UN assumes that China’s fertility rate rises from 1.18 per
woman in 2022 to 1.48 in 2100.
Source: Laura
Silver and Christine Huang, “Key Facts about China’s Declining Population,” Pew
Research Center, Short Reads, December 5, 2022.
The projected fall in the numbers of Chinese, coupled
with the rising proportion taken up by the elderly, implies a drop in both the
share and numbers of Chinese aged between 15 and 65 in the population mix. Their numbers will shrink from a peak of over
900 million in 2011 to about 700 million by 2050, with their share of
the population falling from its current level of 68% to 58% at the
middle of the century.
A good deal has been written on the impact of these
population shifts in reducing the labor force and, by extension, limiting
China’s ability to remain a manufacturing hub and causing its economic growth
to decelerate. In this blog post, I will
instead address how the contracting number of non-elderly adults will affect
levels and patterns of consumption in the Chinese economy. I will argue that consumption will be
squeezed not just by the overall contraction in the number of Chinese aged
14-65, but fall in size of the 20-40 age cohort, who are the biggest consumers
of goods and services. The household
registration, or “hùkŏu (户口),” system will also
constrain consumption levels among the not insubstantial number of rural people
who have yet to migrate to Chinese cities after they relocate to urban centers. Even if China does away with the hùkŏu, which
I will argue is not likely in the immediate term, and manages to raise income
levels among its very poor, its inadequate social safety will continue
incentivizing Chinese households to save money rather than spend it on goods
and services. Finally, as if this were
not enough, two collateral impacts of China’s rapid aging will be a further
brake on consumption. One is the higher
dependency burdens on younger and middle-aged people, who will need to spend
money supporting their aged parents and preparing for their own retirements instead
of buying things. The other is the
impact of a shrinking population in depressing property values, especially in
lower tier Chinese cities.
The past two-and-half decades of fertility levels falling
below replacement rates among women in China is already diminishing and will
result in the much greater hollowing out of its young and middle-aged adult
population. According to Nicholas
Eberstadt, holder of the Henry Wendt Chair in political economy at the American
Enterprise Institute Washington think tank, the numbers of these Chinese and
their share of the population will decline sharply over the next decade and a
half. Eberstadt notes that
between 2015-2040, the size of the 30-49 age bracket is estimated to shrink by
25%, or well over 100 million men and women, with their share of the Chinese
labor force (people aged 15-65) dropping from 43 to 37%.

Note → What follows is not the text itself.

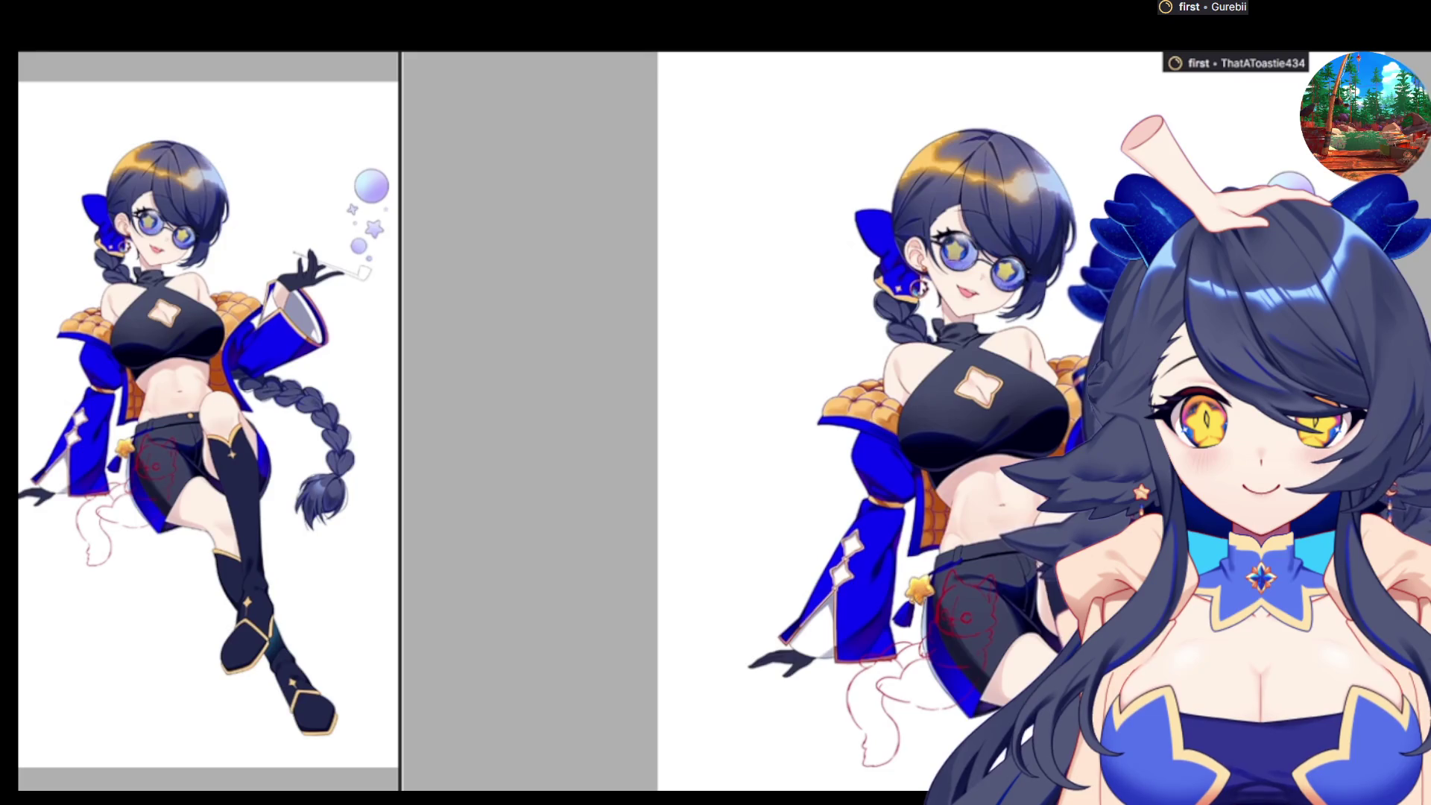
scroll(304, 782, up, 3)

Unfortunately, when it comes to China rebalancing its economy
toward consumption-driven growth, it is absolutely essential for it to maintain
and grow the population of young and middle-aged adults. People in these age brackets typically comprise
the heaviest buyers of goods and services.
Individuals purchasing their first flats need to acquire home
appliances, like refrigerators, cooking ranges, and washing machines (most Chinese
do without conventional ovens/stoves or dryers), as well as furniture. In addition to these consumer durable goods,
most young adult married and unmarried Chinese strive to own an
automobile—among young, single men, owning property and a car are key
prerequisite to finding a bride.
Middle-aged men and women, single or married, will make further purchases
of these consumer durables to replace the ones they bought earlier that have worn
out after years of use. These
individuals are also heavy consumers of the latest computers, laptops, tablets,
I-phones and other gadgets. Married
couples with children buy such items for their sons and daughters, as well as having
to spend more on food and clothing for them.
If they can afford it, these couples will acquire a larger flat so their
son or daughter can have his/her own room.
Due to the highly competitive nature of China’s educational system,
these couples, at least the ones with the financial wherewithal to do so,
invest heavily in education services, such tutoring and after-school enrichment
programs, for their children. Finally, people
in their late 20s through 50s, are likely to be relatively heavy consumers of
services, such as dining out, entertainment, and, for those who are relative
affluent, financial and investment advice.
Thus, having a contracting cohort of young and middle-aged adults will,
by itself, dampen consumption in the Chinese economy.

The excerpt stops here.